Dialogue with Russia Seems Civilisationally Impossible
Since the annexation of the Ukrainian peninsula of the Crimea the Russian government has been trying to redirect the attention of Russian, and international public for that matter, to World War II. Instead of finally beginning a debate about the crimes perpetrated by the Soviet regime but also the crimes of the current Russian power the Kremlin propaganda is splashing the public domain with accusations to the West of crimes perpetrated decades ago, which have been long time ago condemned and are believed to be something that should never happen again. The latest provocation came in April when the Russian foreign ministry published a report on neo-Nazism. The report, however, has a very selective coverage. The report deals only with the EU member states plus some non-EU countries, Canada and USA.
In the foreword to the report published on 4 April Russia Foreign Minister Sergey Lavrov points out that the report "Neo Nazism — a dangerous threat to human rights, democracy and the rule of law" was prepared on the occasion of the 70-th anniversary of the end of World War II. He says that the "vaccine" produced with the Nuremberg trials is starting to languish, on the way is propaganda of Nazi ideas and values, radical nationalists are raising their heads.

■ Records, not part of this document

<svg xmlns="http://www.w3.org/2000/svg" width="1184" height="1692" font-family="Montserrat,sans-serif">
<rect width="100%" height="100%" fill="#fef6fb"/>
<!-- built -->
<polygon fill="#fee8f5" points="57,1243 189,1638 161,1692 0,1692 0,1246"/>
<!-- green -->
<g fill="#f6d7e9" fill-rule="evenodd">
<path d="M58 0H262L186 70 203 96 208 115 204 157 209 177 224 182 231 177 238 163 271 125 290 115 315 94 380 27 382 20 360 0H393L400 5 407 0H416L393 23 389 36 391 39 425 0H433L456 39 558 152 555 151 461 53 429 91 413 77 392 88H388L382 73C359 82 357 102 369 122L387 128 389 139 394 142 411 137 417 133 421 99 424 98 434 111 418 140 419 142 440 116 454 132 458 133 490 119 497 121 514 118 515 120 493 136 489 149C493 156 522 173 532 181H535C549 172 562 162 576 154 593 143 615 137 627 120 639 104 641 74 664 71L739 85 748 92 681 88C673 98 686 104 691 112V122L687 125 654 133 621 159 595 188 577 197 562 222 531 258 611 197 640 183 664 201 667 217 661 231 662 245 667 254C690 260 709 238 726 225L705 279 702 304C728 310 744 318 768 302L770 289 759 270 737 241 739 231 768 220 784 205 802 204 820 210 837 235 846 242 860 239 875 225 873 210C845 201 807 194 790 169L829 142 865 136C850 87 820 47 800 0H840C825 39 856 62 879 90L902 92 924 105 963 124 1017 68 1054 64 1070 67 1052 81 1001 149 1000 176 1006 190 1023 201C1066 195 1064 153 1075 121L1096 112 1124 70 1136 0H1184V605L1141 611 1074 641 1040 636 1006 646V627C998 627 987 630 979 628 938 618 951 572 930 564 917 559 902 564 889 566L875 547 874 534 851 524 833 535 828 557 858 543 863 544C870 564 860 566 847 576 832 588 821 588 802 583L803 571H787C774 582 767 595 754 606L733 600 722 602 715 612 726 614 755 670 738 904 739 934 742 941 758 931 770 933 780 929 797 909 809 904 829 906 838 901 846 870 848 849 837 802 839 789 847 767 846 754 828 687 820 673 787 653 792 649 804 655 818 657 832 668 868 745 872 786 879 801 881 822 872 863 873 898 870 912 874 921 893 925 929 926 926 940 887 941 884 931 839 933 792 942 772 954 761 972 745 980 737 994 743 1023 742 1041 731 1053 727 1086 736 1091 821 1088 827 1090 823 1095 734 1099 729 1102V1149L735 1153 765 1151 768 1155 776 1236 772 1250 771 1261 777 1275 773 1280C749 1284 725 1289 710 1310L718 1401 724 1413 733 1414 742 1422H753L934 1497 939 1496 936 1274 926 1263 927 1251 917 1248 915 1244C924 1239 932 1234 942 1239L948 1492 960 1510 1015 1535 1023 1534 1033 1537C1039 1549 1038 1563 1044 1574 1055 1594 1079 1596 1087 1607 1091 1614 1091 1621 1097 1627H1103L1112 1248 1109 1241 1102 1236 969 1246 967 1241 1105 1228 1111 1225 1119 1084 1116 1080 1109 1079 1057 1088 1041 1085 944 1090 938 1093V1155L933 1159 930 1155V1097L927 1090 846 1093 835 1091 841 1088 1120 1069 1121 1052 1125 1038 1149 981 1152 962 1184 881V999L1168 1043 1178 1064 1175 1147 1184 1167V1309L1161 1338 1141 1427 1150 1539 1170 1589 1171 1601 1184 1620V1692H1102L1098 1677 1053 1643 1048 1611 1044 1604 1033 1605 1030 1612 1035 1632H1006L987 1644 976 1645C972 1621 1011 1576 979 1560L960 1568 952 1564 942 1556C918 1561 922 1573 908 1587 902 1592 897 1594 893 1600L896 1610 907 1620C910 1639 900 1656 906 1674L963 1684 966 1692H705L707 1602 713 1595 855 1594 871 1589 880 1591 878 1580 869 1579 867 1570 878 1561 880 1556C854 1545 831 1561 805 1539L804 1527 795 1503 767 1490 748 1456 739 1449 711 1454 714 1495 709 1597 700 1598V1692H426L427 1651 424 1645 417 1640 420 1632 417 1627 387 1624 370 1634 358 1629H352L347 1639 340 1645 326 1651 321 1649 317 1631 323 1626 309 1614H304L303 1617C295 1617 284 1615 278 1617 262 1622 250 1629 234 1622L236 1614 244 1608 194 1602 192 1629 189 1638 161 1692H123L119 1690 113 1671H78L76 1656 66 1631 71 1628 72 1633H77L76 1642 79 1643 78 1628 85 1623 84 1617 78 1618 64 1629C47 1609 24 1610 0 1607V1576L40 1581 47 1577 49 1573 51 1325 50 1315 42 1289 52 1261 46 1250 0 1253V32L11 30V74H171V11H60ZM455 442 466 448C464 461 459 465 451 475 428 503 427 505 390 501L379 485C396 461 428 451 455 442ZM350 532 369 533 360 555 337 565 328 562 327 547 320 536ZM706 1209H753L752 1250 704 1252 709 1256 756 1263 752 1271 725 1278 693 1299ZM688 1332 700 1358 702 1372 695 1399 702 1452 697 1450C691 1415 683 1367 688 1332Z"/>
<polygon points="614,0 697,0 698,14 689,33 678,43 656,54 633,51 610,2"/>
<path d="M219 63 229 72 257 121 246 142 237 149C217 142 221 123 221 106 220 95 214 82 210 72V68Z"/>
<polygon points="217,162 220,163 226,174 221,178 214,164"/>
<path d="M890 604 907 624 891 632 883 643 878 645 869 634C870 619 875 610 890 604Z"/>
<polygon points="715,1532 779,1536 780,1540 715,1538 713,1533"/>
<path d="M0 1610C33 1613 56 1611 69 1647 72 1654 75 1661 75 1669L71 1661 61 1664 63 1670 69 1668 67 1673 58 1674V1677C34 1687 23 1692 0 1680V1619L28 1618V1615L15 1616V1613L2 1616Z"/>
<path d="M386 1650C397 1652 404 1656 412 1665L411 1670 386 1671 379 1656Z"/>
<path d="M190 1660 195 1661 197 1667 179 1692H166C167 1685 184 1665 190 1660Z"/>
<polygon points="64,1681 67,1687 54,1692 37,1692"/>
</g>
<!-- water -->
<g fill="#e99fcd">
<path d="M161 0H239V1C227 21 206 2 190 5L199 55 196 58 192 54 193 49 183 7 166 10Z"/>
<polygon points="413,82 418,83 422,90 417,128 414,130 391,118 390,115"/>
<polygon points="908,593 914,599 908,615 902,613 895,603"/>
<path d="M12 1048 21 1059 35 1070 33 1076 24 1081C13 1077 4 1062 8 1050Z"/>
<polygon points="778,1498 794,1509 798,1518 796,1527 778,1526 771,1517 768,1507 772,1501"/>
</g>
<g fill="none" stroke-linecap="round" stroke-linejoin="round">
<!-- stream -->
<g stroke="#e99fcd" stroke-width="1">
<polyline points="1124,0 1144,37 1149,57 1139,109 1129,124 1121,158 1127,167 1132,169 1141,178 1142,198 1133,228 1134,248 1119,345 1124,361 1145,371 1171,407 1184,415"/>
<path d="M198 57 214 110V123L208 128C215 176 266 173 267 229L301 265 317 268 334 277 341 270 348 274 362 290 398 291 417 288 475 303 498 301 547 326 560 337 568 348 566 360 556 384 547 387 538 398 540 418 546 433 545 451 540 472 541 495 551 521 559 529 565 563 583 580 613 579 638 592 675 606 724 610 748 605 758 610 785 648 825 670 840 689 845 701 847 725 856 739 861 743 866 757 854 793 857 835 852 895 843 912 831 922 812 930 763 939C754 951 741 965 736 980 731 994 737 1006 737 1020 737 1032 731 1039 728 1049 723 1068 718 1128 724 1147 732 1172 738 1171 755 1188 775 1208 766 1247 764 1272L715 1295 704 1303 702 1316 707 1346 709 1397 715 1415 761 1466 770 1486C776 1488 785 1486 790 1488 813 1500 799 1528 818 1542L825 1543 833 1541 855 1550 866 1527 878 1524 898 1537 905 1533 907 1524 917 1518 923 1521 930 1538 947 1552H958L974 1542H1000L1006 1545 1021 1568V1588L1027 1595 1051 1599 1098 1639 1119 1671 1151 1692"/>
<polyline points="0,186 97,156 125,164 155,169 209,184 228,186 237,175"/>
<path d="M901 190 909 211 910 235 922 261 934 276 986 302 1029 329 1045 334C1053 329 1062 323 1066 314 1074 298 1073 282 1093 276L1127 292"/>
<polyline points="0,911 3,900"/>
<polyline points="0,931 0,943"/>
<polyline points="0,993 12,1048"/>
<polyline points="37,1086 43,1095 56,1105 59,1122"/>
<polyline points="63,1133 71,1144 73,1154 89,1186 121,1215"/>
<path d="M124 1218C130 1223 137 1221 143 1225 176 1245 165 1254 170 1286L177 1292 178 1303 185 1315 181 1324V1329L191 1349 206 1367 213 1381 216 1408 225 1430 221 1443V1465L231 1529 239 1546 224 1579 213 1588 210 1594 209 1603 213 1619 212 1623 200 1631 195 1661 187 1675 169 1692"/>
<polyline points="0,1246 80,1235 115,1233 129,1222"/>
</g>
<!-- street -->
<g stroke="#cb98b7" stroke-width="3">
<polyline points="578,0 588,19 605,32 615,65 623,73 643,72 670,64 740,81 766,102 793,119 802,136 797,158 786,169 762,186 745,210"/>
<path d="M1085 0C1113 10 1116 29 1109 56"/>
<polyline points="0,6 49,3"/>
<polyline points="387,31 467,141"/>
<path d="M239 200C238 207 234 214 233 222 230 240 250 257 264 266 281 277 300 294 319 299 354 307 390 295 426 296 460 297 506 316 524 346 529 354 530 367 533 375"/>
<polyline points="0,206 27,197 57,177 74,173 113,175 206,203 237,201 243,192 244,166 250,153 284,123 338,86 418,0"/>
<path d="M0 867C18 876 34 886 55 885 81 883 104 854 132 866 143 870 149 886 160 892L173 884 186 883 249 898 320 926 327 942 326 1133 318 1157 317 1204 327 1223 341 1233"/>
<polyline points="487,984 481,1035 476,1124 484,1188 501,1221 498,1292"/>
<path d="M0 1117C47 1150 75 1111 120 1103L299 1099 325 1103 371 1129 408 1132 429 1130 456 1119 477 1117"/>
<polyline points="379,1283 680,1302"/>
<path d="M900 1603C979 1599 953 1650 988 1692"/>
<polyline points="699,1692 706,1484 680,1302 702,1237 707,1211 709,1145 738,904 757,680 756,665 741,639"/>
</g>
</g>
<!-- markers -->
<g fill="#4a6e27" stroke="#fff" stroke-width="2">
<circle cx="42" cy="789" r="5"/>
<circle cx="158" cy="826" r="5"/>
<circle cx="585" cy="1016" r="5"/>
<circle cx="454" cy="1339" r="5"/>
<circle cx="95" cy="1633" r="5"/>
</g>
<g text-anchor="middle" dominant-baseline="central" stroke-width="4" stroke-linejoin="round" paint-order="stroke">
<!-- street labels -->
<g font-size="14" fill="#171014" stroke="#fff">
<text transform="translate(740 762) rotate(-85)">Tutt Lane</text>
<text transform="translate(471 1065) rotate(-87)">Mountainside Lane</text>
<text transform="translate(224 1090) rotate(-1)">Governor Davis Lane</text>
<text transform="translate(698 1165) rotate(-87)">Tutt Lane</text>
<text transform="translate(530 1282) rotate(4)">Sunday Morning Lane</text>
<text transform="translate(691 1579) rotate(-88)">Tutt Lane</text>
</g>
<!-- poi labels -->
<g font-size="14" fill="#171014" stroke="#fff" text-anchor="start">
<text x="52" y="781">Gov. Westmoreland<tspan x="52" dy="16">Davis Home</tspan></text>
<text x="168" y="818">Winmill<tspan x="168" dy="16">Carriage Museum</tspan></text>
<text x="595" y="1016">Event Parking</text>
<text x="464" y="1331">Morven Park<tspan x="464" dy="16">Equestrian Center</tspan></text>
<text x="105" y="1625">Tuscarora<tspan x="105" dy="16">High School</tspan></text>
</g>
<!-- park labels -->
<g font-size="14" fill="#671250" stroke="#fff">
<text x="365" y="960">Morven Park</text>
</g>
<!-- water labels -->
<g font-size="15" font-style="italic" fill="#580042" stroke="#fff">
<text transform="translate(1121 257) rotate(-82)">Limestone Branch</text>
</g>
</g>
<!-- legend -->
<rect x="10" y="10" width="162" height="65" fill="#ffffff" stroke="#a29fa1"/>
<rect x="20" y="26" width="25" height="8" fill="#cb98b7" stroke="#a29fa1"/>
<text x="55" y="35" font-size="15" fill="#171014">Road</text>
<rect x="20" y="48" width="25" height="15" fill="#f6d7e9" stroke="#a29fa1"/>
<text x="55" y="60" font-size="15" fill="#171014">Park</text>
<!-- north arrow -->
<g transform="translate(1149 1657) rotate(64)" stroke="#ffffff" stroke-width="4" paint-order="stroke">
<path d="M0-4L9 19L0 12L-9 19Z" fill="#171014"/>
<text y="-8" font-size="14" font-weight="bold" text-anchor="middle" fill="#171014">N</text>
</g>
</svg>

The reports claims that in the past 20 years more than 30 thousand Serbs in Croatia were forced to turn to Catholicism which caused some debate in Croatia. In an interview [in Croatian] with one of the most circulating dailies in the country, Vecernji list, Russia's ambassador in Zagreb Dmitry Zykov claims that the information in the report was gathered from various sources like embassies, non-governmental organisations, including those working in Croatia and dealing with human rights and minority rights.
The journalist who took the interview, Sandra Veljkovic, however, wanted to know why the report fails to mention that many of the incidents in Croatia were processed and why the report does not mention the Bulgarian party Ataka which fights against Roma and Turks and is pro-Russian. "Isn't this report selective?", she asks. "I wouldn't go into parts on other countries. Every report of this kind is selective because the aim is to show the existing cases and incidents. Of course there is some sort of selectivity". He also says that although in Russia there might be problems the authorities are working constantly and are leading a decisive battle with all kinds of extremism, nationalism and hatred.
In a joint response on 10 June the EU says that the report contains factual inaccuracies and selective information about the situation in the EU and its member states. Besides, the report is geographically incomplete because there is no chapter on Russia, the statement reads. "The European Union regrets that Russia tries to establish parallels between current and past political developments in the context of the ongoing crises. The European Union is committed to the global fight against racism, racial discrimination, xenophobia and related intolerance, including anti-Semitism and neo-Nazism", the joint response continues.
The report also fails to mention information about parties that have close relations with Russia. For instance, in the part on France there is no mention whatsoever of the far right party Front National of Marine le Pen or Hungary Prime Minister Victor Orban's party. Moreover, in the chapter on Hungary it is pointed out that there is a clear division between the ruling party Fidesz and the nationalist party Jobbik. Given that Russia has introduced a strongly restrictive legislation on non-governmental organisations, especially those funded by Western donors, it is not quite clear what grounds the information of the NGOs was collected on.
There is no doubt that the report is part of the Russian propaganda aimed at further dividing the European societies. This does not contribute to the dialogue about extremism and neo-Nazism which, indeed, is a problem in Europe but which is quite successfully fed by Russia itself. This latest act by the Kremlin shows that dialogue with Putin's Russia is civilisationally impossible which creates tough challenges for the EU and its allies.